** Exercise description **
All entries are to be transcribed verbatim, but images are not carried over.

------

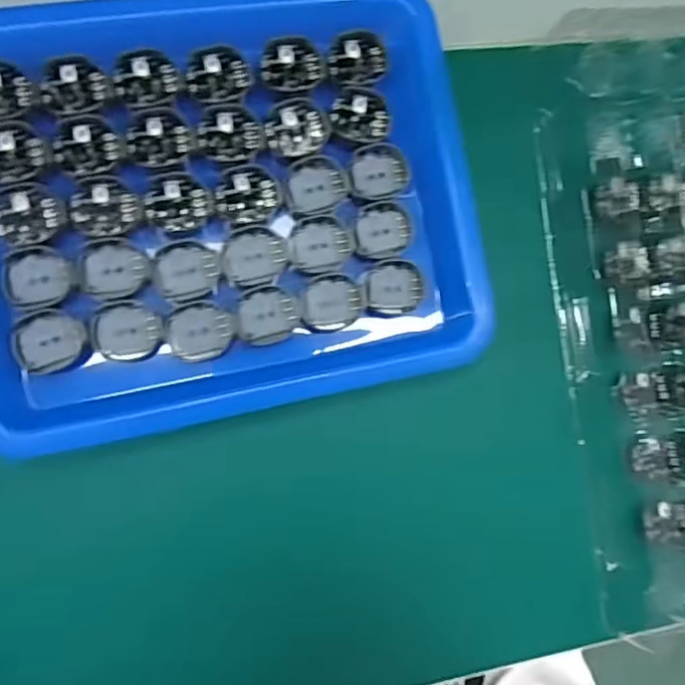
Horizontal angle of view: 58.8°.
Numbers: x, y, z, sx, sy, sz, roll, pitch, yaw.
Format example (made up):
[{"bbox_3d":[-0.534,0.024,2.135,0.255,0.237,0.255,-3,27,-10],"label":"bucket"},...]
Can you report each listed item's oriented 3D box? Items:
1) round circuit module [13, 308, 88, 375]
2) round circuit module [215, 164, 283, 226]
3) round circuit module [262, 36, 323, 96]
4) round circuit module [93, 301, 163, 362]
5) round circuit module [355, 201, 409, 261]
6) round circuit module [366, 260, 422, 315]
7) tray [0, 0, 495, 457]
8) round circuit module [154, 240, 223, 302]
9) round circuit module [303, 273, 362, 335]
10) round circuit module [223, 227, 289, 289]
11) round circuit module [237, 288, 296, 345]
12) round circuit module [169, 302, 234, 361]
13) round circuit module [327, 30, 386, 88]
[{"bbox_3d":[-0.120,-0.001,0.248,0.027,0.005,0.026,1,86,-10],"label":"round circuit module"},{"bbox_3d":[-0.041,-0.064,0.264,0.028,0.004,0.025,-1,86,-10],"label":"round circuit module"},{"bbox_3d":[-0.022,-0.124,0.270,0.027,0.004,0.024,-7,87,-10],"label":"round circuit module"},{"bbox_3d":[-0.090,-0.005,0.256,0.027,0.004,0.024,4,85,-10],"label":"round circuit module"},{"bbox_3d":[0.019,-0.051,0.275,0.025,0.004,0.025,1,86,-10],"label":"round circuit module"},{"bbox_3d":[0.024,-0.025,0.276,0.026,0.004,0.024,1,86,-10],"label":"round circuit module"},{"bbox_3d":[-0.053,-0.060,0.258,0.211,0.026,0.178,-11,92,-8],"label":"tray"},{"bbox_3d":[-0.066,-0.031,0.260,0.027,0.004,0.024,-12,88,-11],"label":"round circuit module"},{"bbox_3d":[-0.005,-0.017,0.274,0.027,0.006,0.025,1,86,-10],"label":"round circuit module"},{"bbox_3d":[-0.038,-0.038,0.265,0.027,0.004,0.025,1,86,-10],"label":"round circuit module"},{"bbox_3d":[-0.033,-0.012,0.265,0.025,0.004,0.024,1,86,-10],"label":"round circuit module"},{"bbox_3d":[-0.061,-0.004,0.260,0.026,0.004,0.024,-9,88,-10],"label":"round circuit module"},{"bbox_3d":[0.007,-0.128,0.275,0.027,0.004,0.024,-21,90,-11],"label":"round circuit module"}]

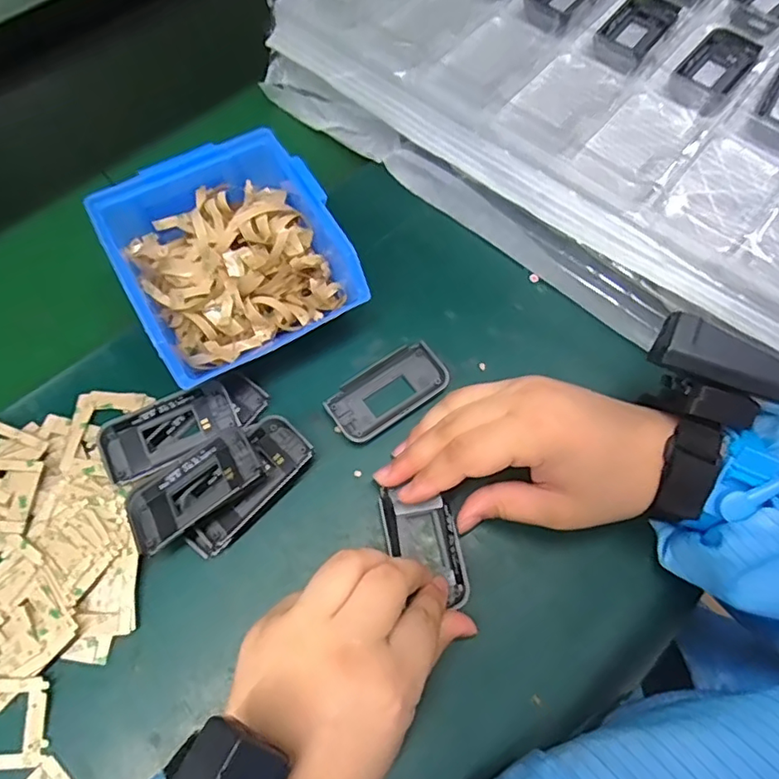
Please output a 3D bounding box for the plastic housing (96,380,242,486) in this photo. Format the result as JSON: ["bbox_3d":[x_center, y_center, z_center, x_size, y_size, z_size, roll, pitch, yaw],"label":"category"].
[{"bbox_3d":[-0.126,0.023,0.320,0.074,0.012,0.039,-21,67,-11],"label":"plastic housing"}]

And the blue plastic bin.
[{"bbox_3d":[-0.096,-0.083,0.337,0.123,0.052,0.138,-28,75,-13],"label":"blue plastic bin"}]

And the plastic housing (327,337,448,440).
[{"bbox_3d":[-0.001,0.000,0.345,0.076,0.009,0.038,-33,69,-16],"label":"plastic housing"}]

------

** Finished exercise **
Horizontal angle of view: 58.8°.
Numbers: x, y, z, sx, sy, sz, roll, pitch, yaw.
Format example (made up):
[{"bbox_3d":[-0.534,0.024,2.135,0.255,0.237,0.255,-3,27,-10],"label":"bucket"},...]
Can you report each listed item's oriented 3D box? Items:
1) round circuit module [13, 308, 88, 375]
2) round circuit module [215, 164, 283, 226]
3) round circuit module [262, 36, 323, 96]
4) round circuit module [93, 301, 163, 362]
5) round circuit module [355, 201, 409, 261]
6) round circuit module [366, 260, 422, 315]
7) tray [0, 0, 495, 457]
8) round circuit module [154, 240, 223, 302]
9) round circuit module [303, 273, 362, 335]
10) round circuit module [223, 227, 289, 289]
11) round circuit module [237, 288, 296, 345]
12) round circuit module [169, 302, 234, 361]
13) round circuit module [327, 30, 386, 88]
[{"bbox_3d":[-0.120,-0.001,0.248,0.027,0.005,0.026,1,86,-10],"label":"round circuit module"},{"bbox_3d":[-0.041,-0.064,0.264,0.028,0.004,0.025,-1,86,-10],"label":"round circuit module"},{"bbox_3d":[-0.022,-0.124,0.270,0.027,0.004,0.024,-7,87,-10],"label":"round circuit module"},{"bbox_3d":[-0.090,-0.005,0.256,0.027,0.004,0.024,4,85,-10],"label":"round circuit module"},{"bbox_3d":[0.019,-0.051,0.275,0.025,0.004,0.025,1,86,-10],"label":"round circuit module"},{"bbox_3d":[0.024,-0.025,0.276,0.026,0.004,0.024,1,86,-10],"label":"round circuit module"},{"bbox_3d":[-0.053,-0.060,0.258,0.211,0.026,0.178,-11,92,-8],"label":"tray"},{"bbox_3d":[-0.066,-0.031,0.260,0.027,0.004,0.024,-12,88,-11],"label":"round circuit module"},{"bbox_3d":[-0.005,-0.017,0.274,0.027,0.006,0.025,1,86,-10],"label":"round circuit module"},{"bbox_3d":[-0.038,-0.038,0.265,0.027,0.004,0.025,1,86,-10],"label":"round circuit module"},{"bbox_3d":[-0.033,-0.012,0.265,0.025,0.004,0.024,1,86,-10],"label":"round circuit module"},{"bbox_3d":[-0.061,-0.004,0.260,0.026,0.004,0.024,-9,88,-10],"label":"round circuit module"},{"bbox_3d":[0.007,-0.128,0.275,0.027,0.004,0.024,-21,90,-11],"label":"round circuit module"}]

Please output a 3D bounding box for the plastic housing (96,380,242,486) in this photo. Format the result as JSON: ["bbox_3d":[x_center, y_center, z_center, x_size, y_size, z_size, roll, pitch, yaw],"label":"category"].
[{"bbox_3d":[-0.126,0.023,0.320,0.074,0.012,0.039,-21,67,-11],"label":"plastic housing"}]

And the blue plastic bin.
[{"bbox_3d":[-0.096,-0.083,0.337,0.123,0.052,0.138,-28,75,-13],"label":"blue plastic bin"}]

And the plastic housing (327,337,448,440).
[{"bbox_3d":[-0.001,0.000,0.345,0.076,0.009,0.038,-33,69,-16],"label":"plastic housing"}]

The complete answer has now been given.